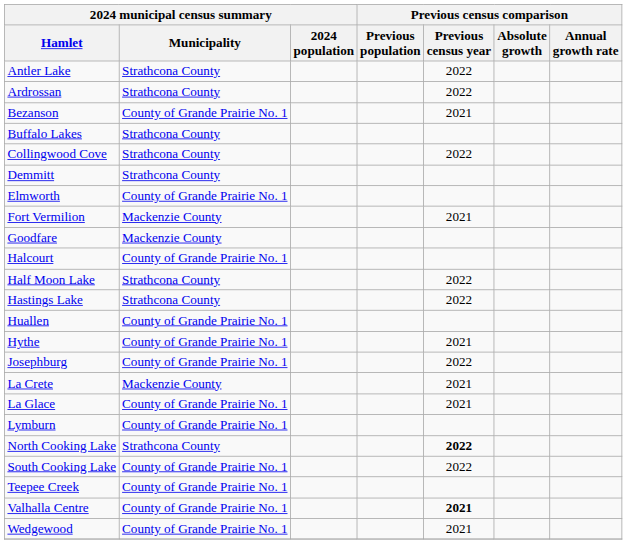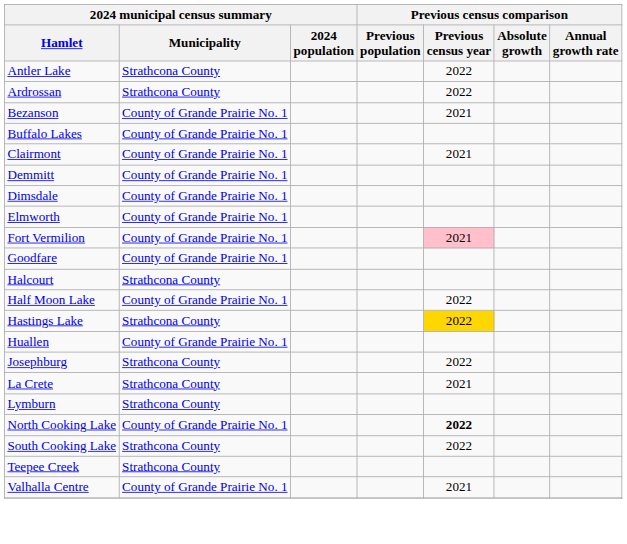Buffalo Lakes | 2024 municipal census summary / Municipality: Strathcona County -> County of Grande Prairie No. 1
+ row: Clairmont | County of Grande Prairie No. 1 | 2021
- row: Collingwood Cove | Strathcona County | 2022
Demmitt | 2024 municipal census summary / Municipality: Strathcona County -> County of Grande Prairie No. 1
+ row: Dimsdale | County of Grande Prairie No. 1
Fort Vermilion | 2024 municipal census summary / Municipality: Mackenzie County -> County of Grande Prairie No. 1
Fort Vermilion | Previous census comparison / Previous census year: no background -> pink background
Goodfare | 2024 municipal census summary / Municipality: Mackenzie County -> County of Grande Prairie No. 1
Halcourt | 2024 municipal census summary / Municipality: County of Grande Prairie No. 1 -> Strathcona County
Half Moon Lake | 2024 municipal census summary / Municipality: Strathcona County -> County of Grande Prairie No. 1
Hastings Lake | Previous census comparison / Previous census year: no background -> gold background
- row: Hythe | County of Grande Prairie No. 1 | 2021
Josephburg | 2024 municipal census summary / Municipality: County of Grande Prairie No. 1 -> Strathcona County
La Crete | 2024 municipal census summary / Municipality: Mackenzie County -> Strathcona County
- row: La Glace | County of Grande Prairie No. 1 | 2021
Lymburn | 2024 municipal census summary / Municipality: County of Grande Prairie No. 1 -> Strathcona County
North Cooking Lake | 2024 municipal census summary / Municipality: Strathcona County -> County of Grande Prairie No. 1
South Cooking Lake | 2024 municipal census summary / Municipality: County of Grande Prairie No. 1 -> Strathcona County
Teepee Creek | 2024 municipal census summary / Municipality: County of Grande Prairie No. 1 -> Strathcona County
Valhalla Centre | Previous census comparison / Previous census year: bold -> normal
- row: Wedgewood | County of Grande Prairie No. 1 | 2021
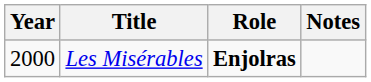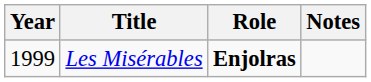Les Misérables | Year: 2000 -> 1999
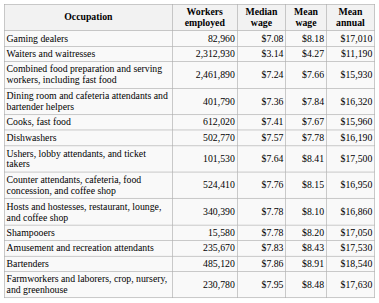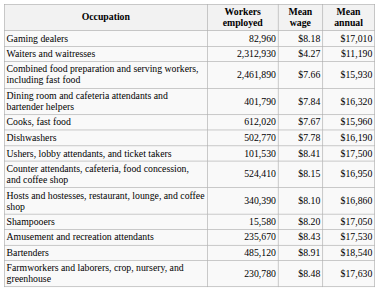- column: Median wage | $7.08 | $3.14 | $7.24 | $7.36 | $7.41 | $7.57 | $7.64 | $7.76 | $7.78 | $7.78 | $7.83 | $7.86 | $7.95
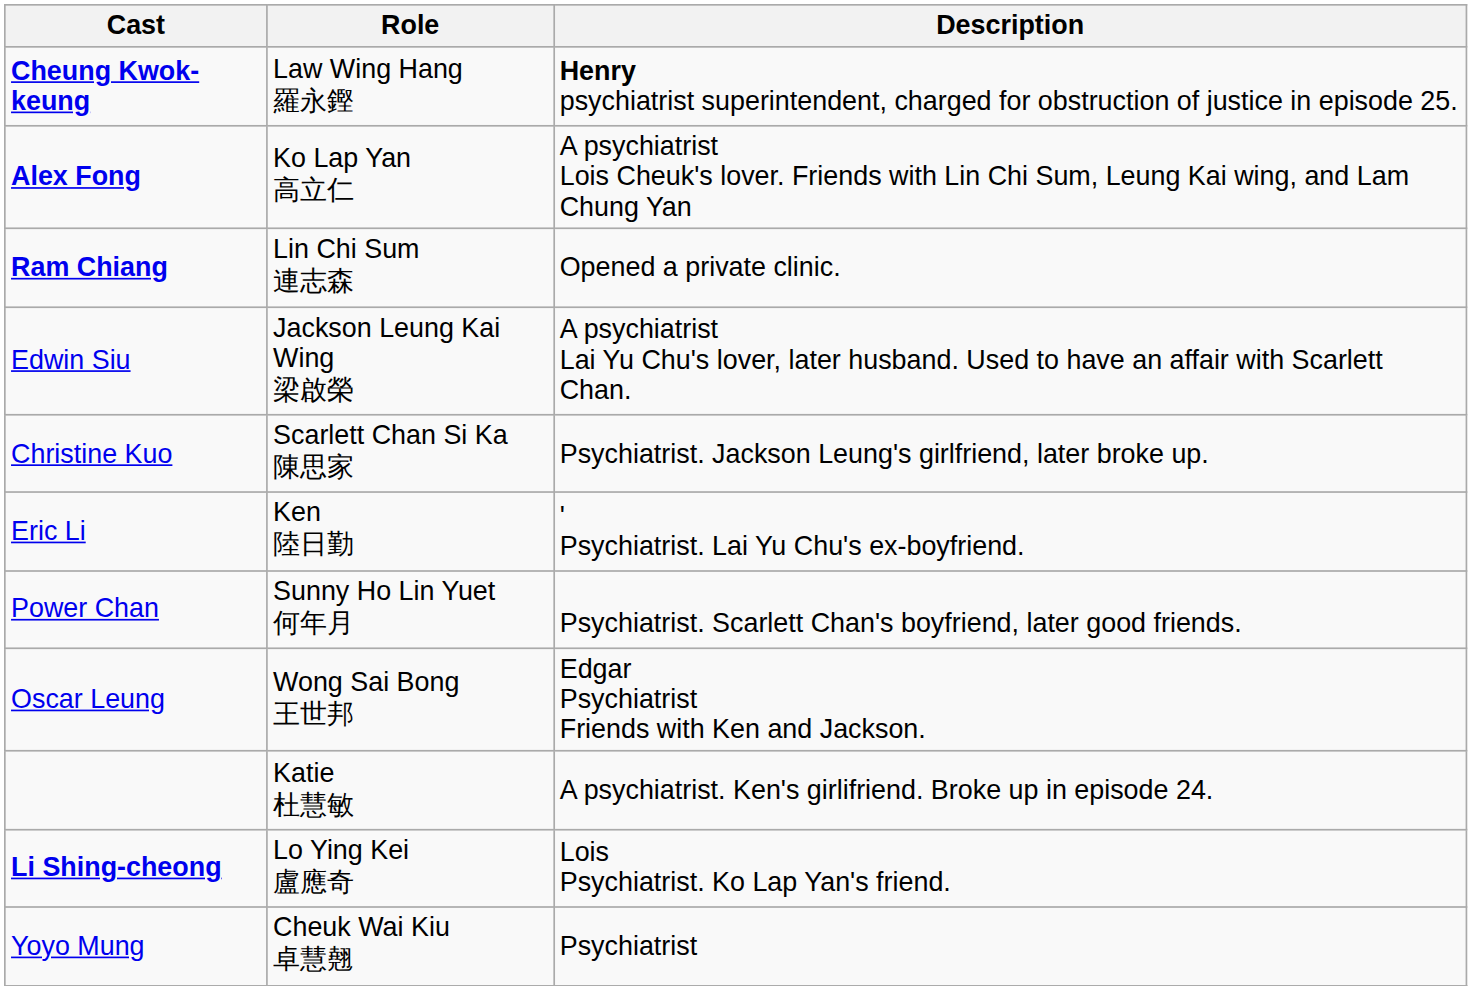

****************

Short task
Substitute "Earlier census comparison" for "Previous census comparison" throughout the lines of all the items above and change nothing else. Give the lines again without the pictures.

Answer below
Buffalo Lakes | 2024 municipal census summary / Municipality: Strathcona County -> County of Grande Prairie No. 1
+ row: Clairmont | County of Grande Prairie No. 1 | 2021
- row: Collingwood Cove | Strathcona County | 2022
Demmitt | 2024 municipal census summary / Municipality: Strathcona County -> County of Grande Prairie No. 1
+ row: Dimsdale | County of Grande Prairie No. 1
Fort Vermilion | 2024 municipal census summary / Municipality: Mackenzie County -> County of Grande Prairie No. 1
Fort Vermilion | Earlier census comparison / Previous census year: no background -> pink background
Goodfare | 2024 municipal census summary / Municipality: Mackenzie County -> County of Grande Prairie No. 1
Halcourt | 2024 municipal census summary / Municipality: County of Grande Prairie No. 1 -> Strathcona County
Half Moon Lake | 2024 municipal census summary / Municipality: Strathcona County -> County of Grande Prairie No. 1
Hastings Lake | Earlier census comparison / Previous census year: no background -> gold background
- row: Hythe | County of Grande Prairie No. 1 | 2021
Josephburg | 2024 municipal census summary / Municipality: County of Grande Prairie No. 1 -> Strathcona County
La Crete | 2024 municipal census summary / Municipality: Mackenzie County -> Strathcona County
- row: La Glace | County of Grande Prairie No. 1 | 2021
Lymburn | 2024 municipal census summary / Municipality: County of Grande Prairie No. 1 -> Strathcona County
North Cooking Lake | 2024 municipal census summary / Municipality: Strathcona County -> County of Grande Prairie No. 1
South Cooking Lake | 2024 municipal census summary / Municipality: County of Grande Prairie No. 1 -> Strathcona County
Teepee Creek | 2024 municipal census summary / Municipality: County of Grande Prairie No. 1 -> Strathcona County
Valhalla Centre | Earlier census comparison / Previous census year: bold -> normal
- row: Wedgewood | County of Grande Prairie No. 1 | 2021
Les Misérables | Year: 2000 -> 1999
- column: Median wage | $7.08 | $3.14 | $7.24 | $7.36 | $7.41 | $7.57 | $7.64 | $7.76 | $7.78 | $7.78 | $7.83 | $7.86 | $7.95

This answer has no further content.